Les raisons du Bremain suivent une logique toute pragmatique largement animée par un argument économique relayé par Cameron: quitter l’Union Européenne porterait gravement atteinte à la vie économique du Royaume-Uni. S’il est difficile d’estimer les réelles conséquences du Brexit malgré nombre de publication sérieuses publiées par des think tank neutres comme British Influence, ou bien l’agence de communication politique londonienne Portland communications, certains faits indéniables appuient la position de Cameron. Le Royaume-Uni serait d’abord confronté à l’incertitude des marchés financiers qui parient sur une issue négative d’un potentiel Brexit. La position du Royaume-Uni dans les échanges économiques avec les pays partenaires de l’Union européenne se verraient menacée par la renégociation des traités de libre échange, dans un contexte où les économies émergentes afficheront une croissance plus forte qu’en Europe d’ici 2020-2030. En ce qui concerne le marché européen lui-même, le Royaume-Uni manquerait le développement du marché unique du numérique à un moment où l’Union européenne cherche à se doter des meilleurs outils pour booster l’économie numérique. Par ailleurs, peu de commentateurs se sont aventurés à rappeler que les Britanniques avaient cherché à rejoindre la Communauté européenne dès 1961 face à l’absence de débouchés économiques au sein du marché du Commonwealth basé sur la livre. La concurrence imposée par l’Allemagne sur le marché de l’industrie automobile avait eu raison de l’hégémonie industrielle britannique (l’argument a notamment été développé par Alan Milward dans son brillant essai « The European Rescue of the Nation-State »). A l’inverse le camp du « non » s’appuie sur les peurs d’une immigration incontrôlée en plein période de crise économique et financière. Pourtant le gouvernement britannique dans une étude publiée en 2013 a prouvé qu’en réalité l’immigration avait boosté la croissance au Royaume-Uni. Par ailleurs, la majorité de migrants vivant au Royaume-Uni aujourd’hui viennent de l’extérieur de l’Union européenne. Un Brexit ne changerait donc rien à l’impact que le pays peut avoir sur sa politique migratoire, voire l’aggraverait.

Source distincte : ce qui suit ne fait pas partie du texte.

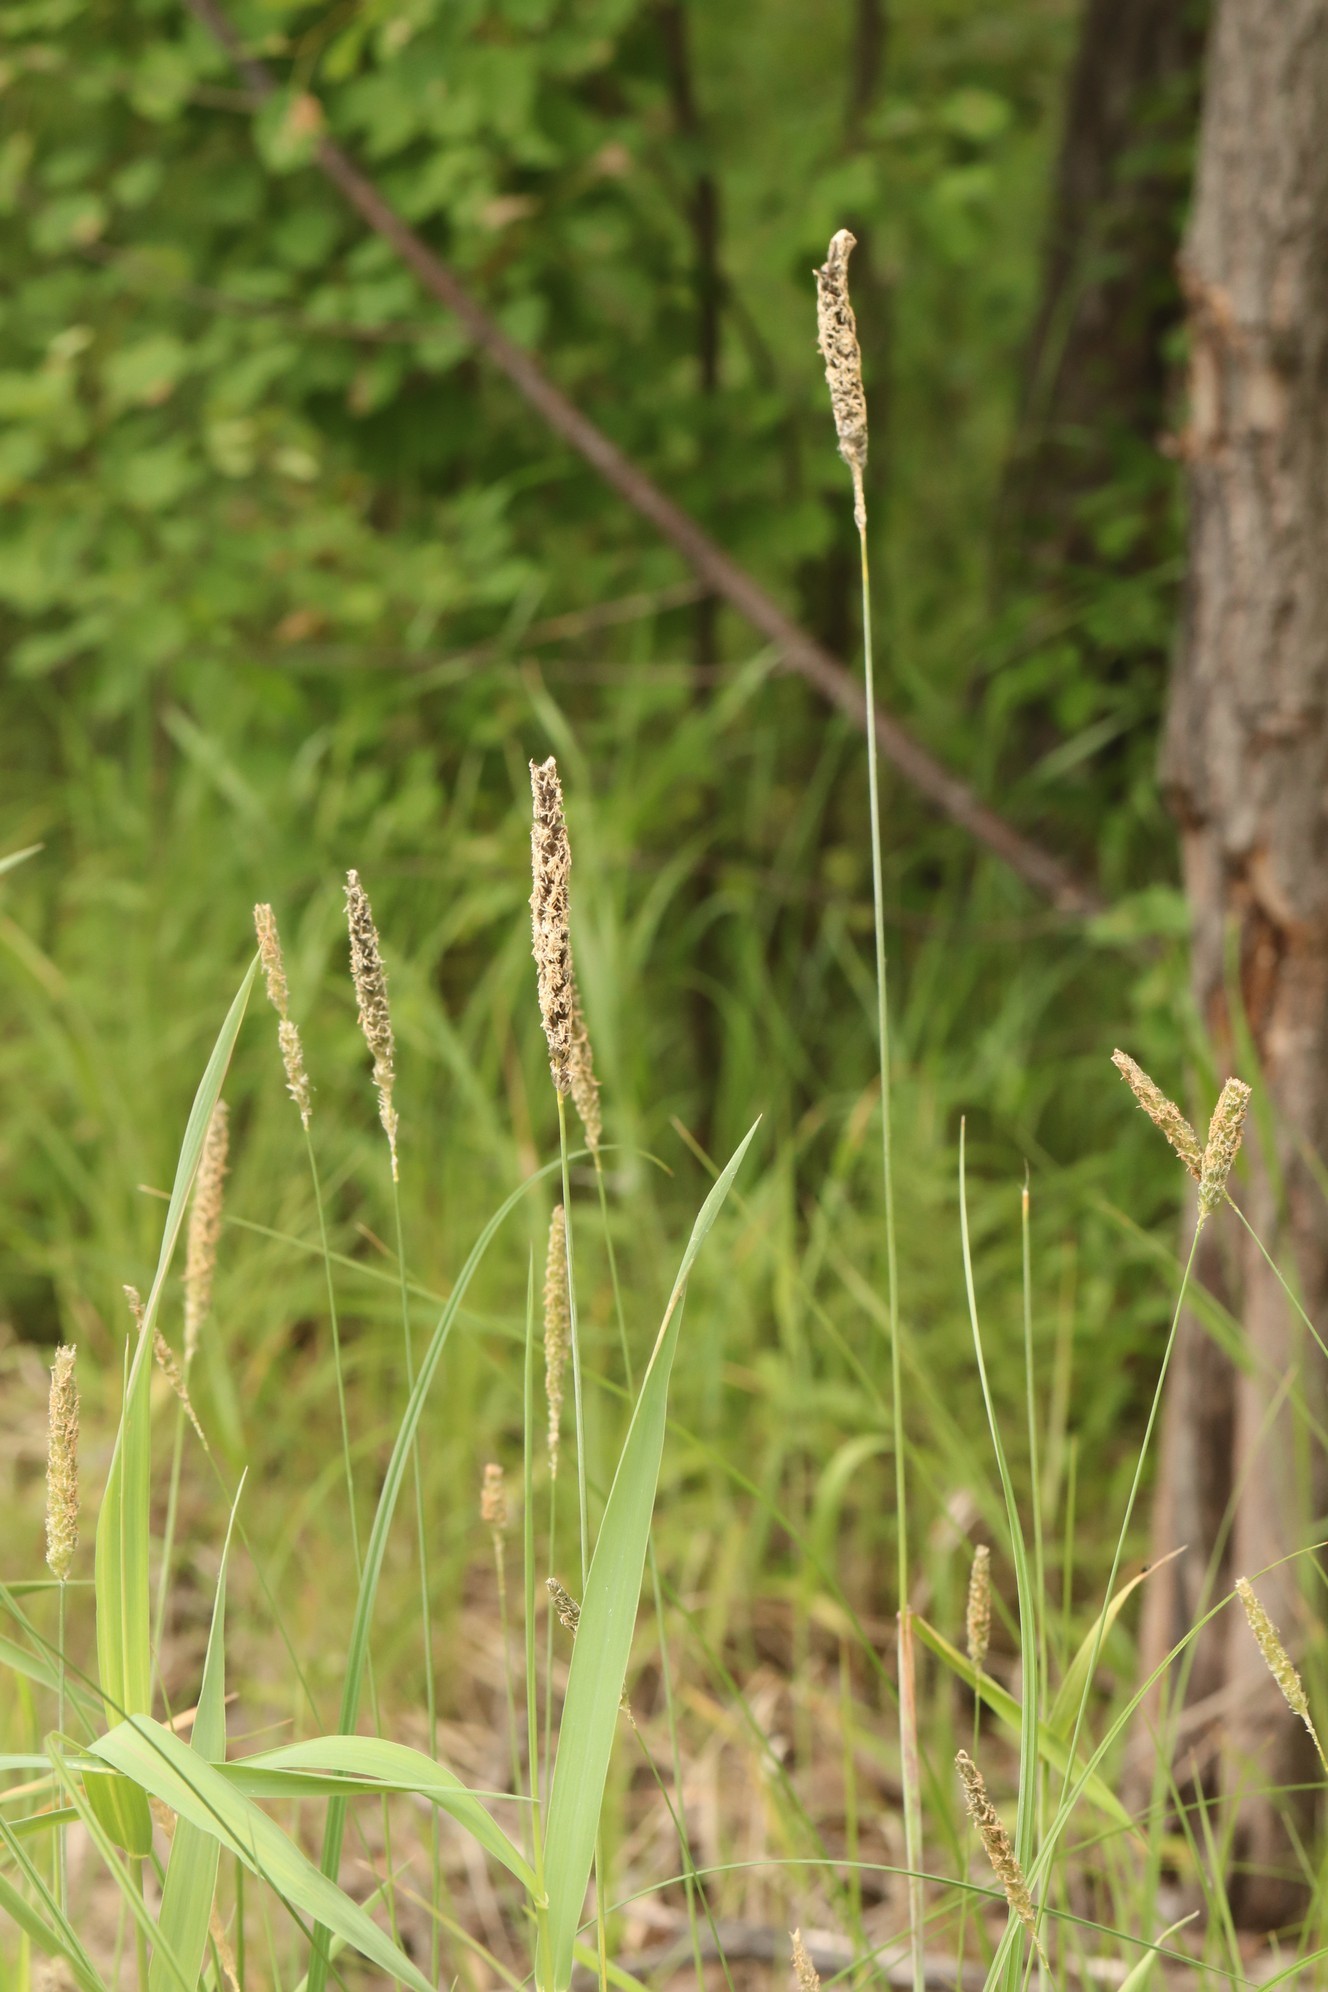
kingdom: Plantae
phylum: Tracheophyta
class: Liliopsida
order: Poales
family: Poaceae
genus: Alopecurus
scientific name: Alopecurus pratensis
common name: Meadow foxtail
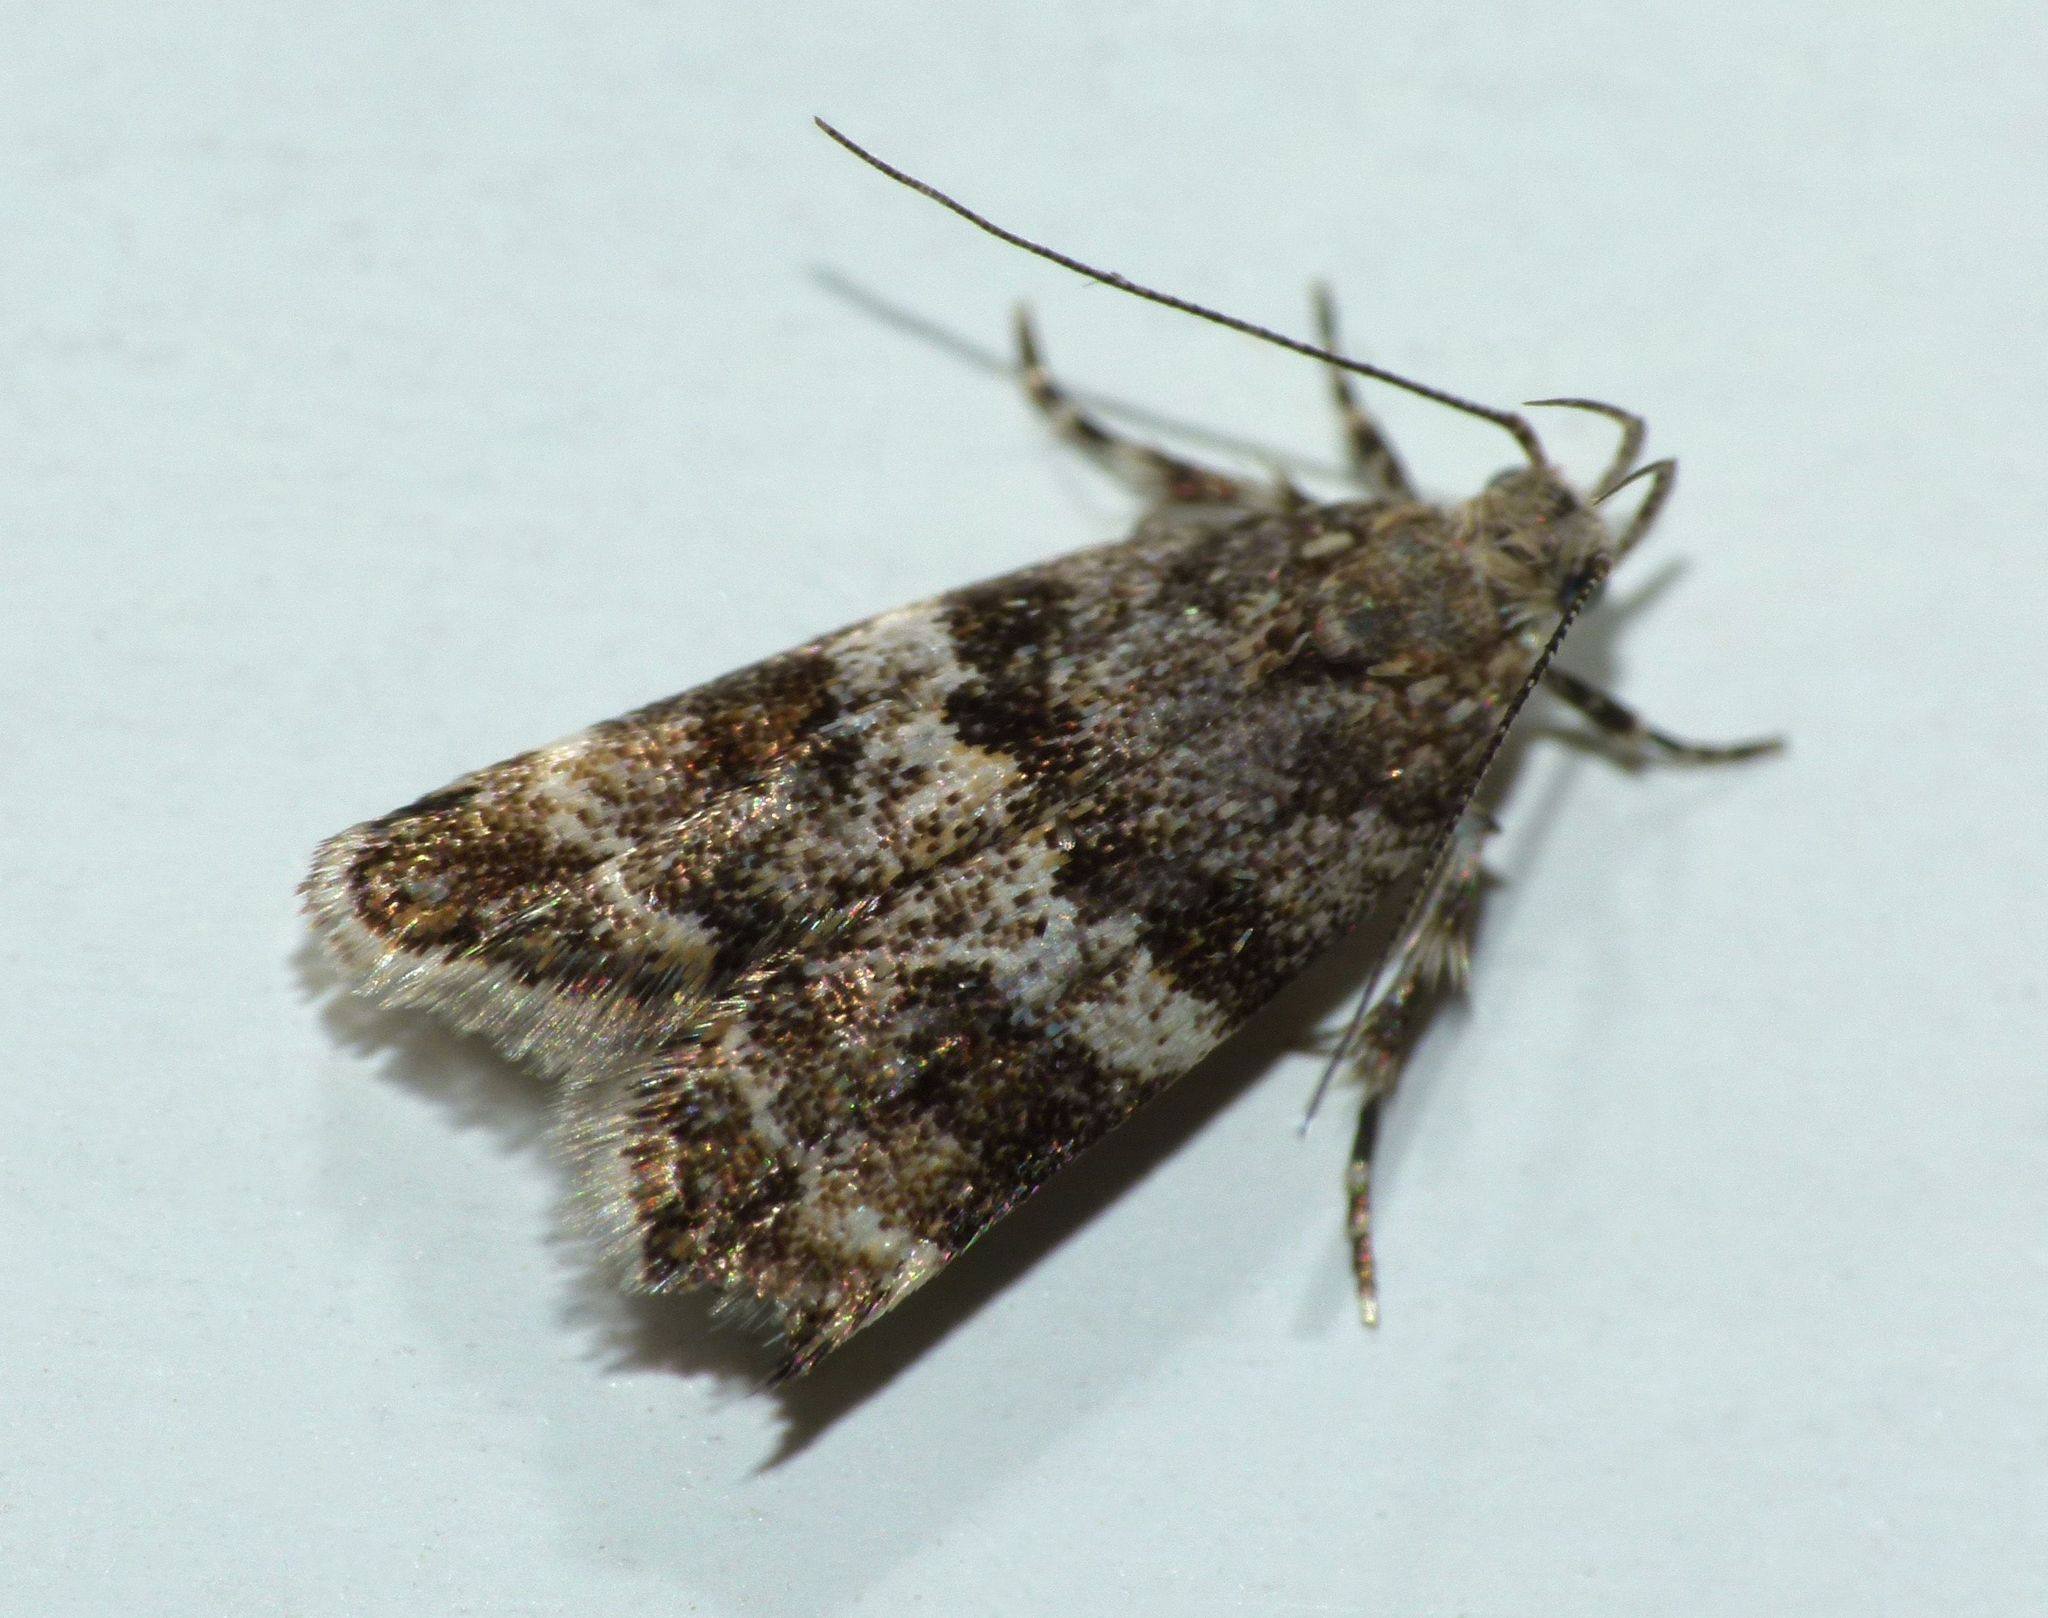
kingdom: Animalia
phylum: Arthropoda
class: Insecta
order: Lepidoptera
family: Oecophoridae
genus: Gymnobathra
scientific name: Gymnobathra omphalota
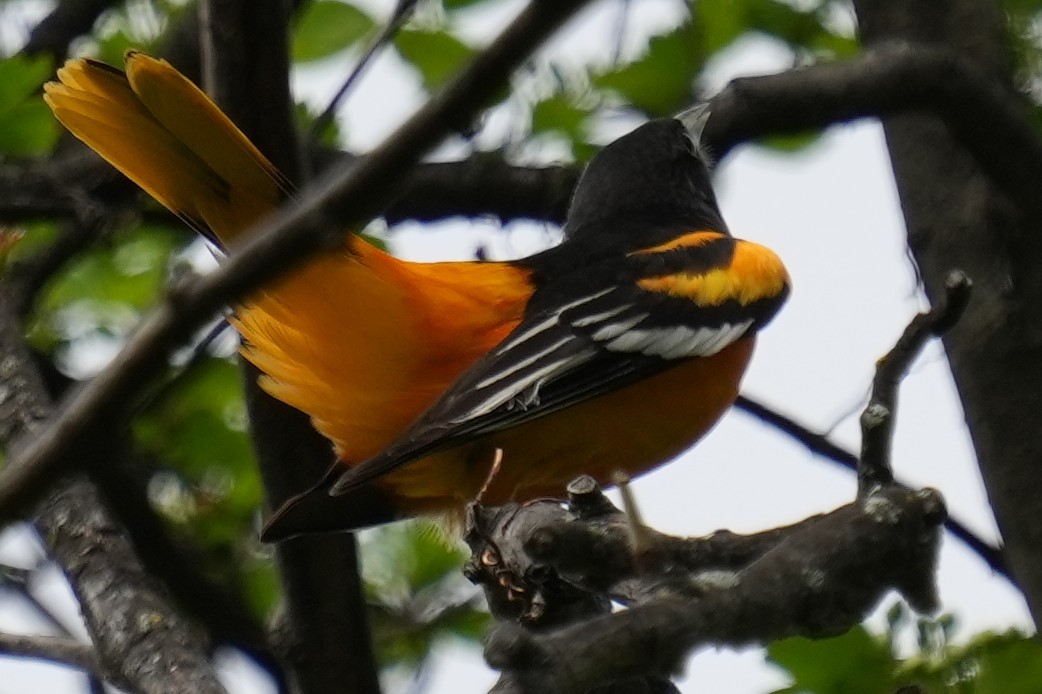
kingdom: Animalia
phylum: Chordata
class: Aves
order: Passeriformes
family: Icteridae
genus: Icterus
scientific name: Icterus galbula
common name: Baltimore oriole
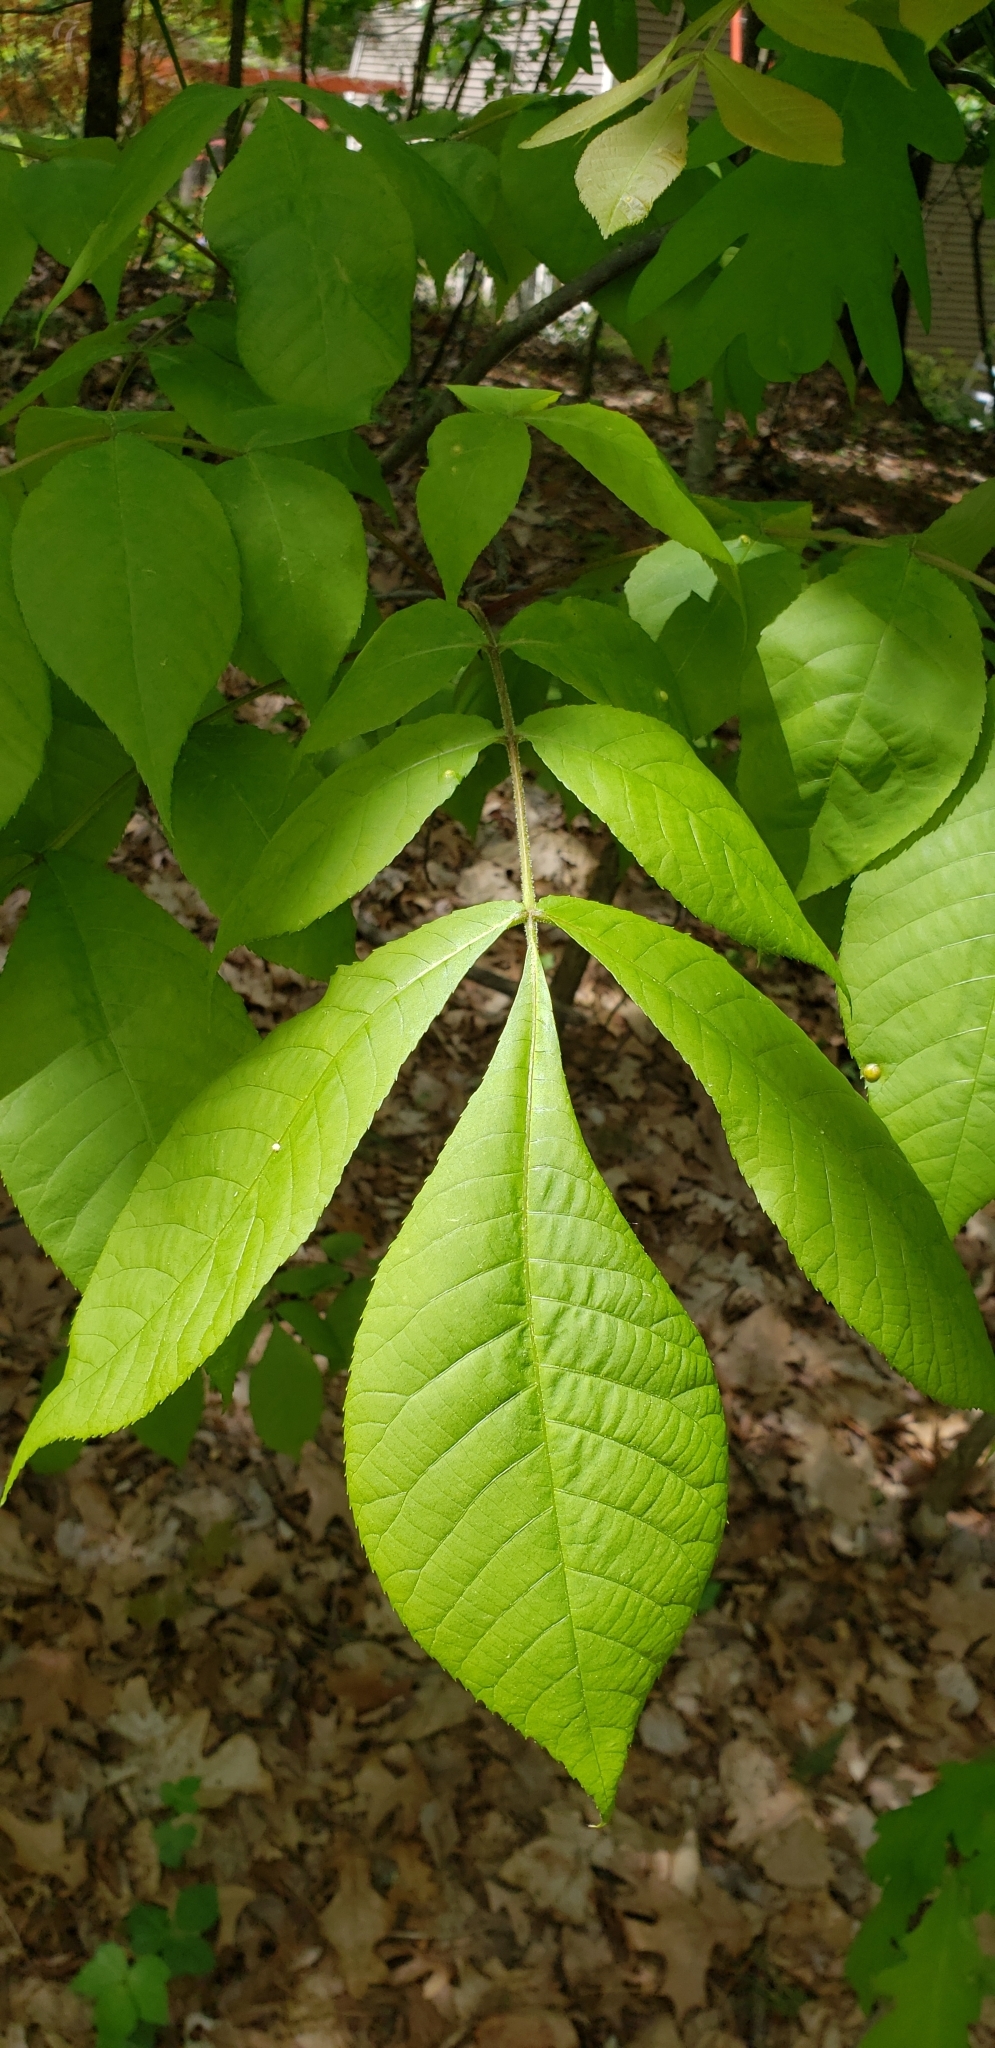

Néanmoins, pour toutes identifiables que soient les deux campagnes, aucune ne brille par le contenu politique qu’elle propose. Si les anglais adhèrent à l’argument pragmatique (et tout aussi valable) de la nécessité économique de rester dans l’UE c’est bien l’argument politique qui pêche. Les extrêmes se sont engouffrés dans la brèche laissée entrouverte par les gouvernements successifs sur l’immigration. Le populisme actuel a été alimenté par des décennies de presse anti-européenne, dont Boris Johnson s’était déjà fait le chantre lorsqu’il était lui-même basé à Bruxelles en tant que journaliste pour le Daily Telegraph. Le camp du « In » et en particulier le Labour n’ont pas réussi à convaincre sur les bienfaits du projet européen en lui-même. Pourtant nombre de chantiers démocratiques se doivent d’être développés. Les avocats du IN n’ont pas expliqué ce que la citoyenneté européenne signifiait aujourd’hui, comment investir le Parlement européen de davantage de pouvoirs qui serviraient plus explicitement aux citoyens, comment l’Europe peut se positionner dans sa politique étrangère aujourd’hui. Or les arguments qui ont été avancés sont avant tout ceux d’une validation de la mobilité des biens, et des capitaux au sein du marché commun.

L’orientation des débats fera en sorte que le Référendum validera ou non, les fruits du marché commun plutôt que les bienfaits d’une Europe politique dont le sursaut n’a à aucun moment été entraperçu pendant la campagne.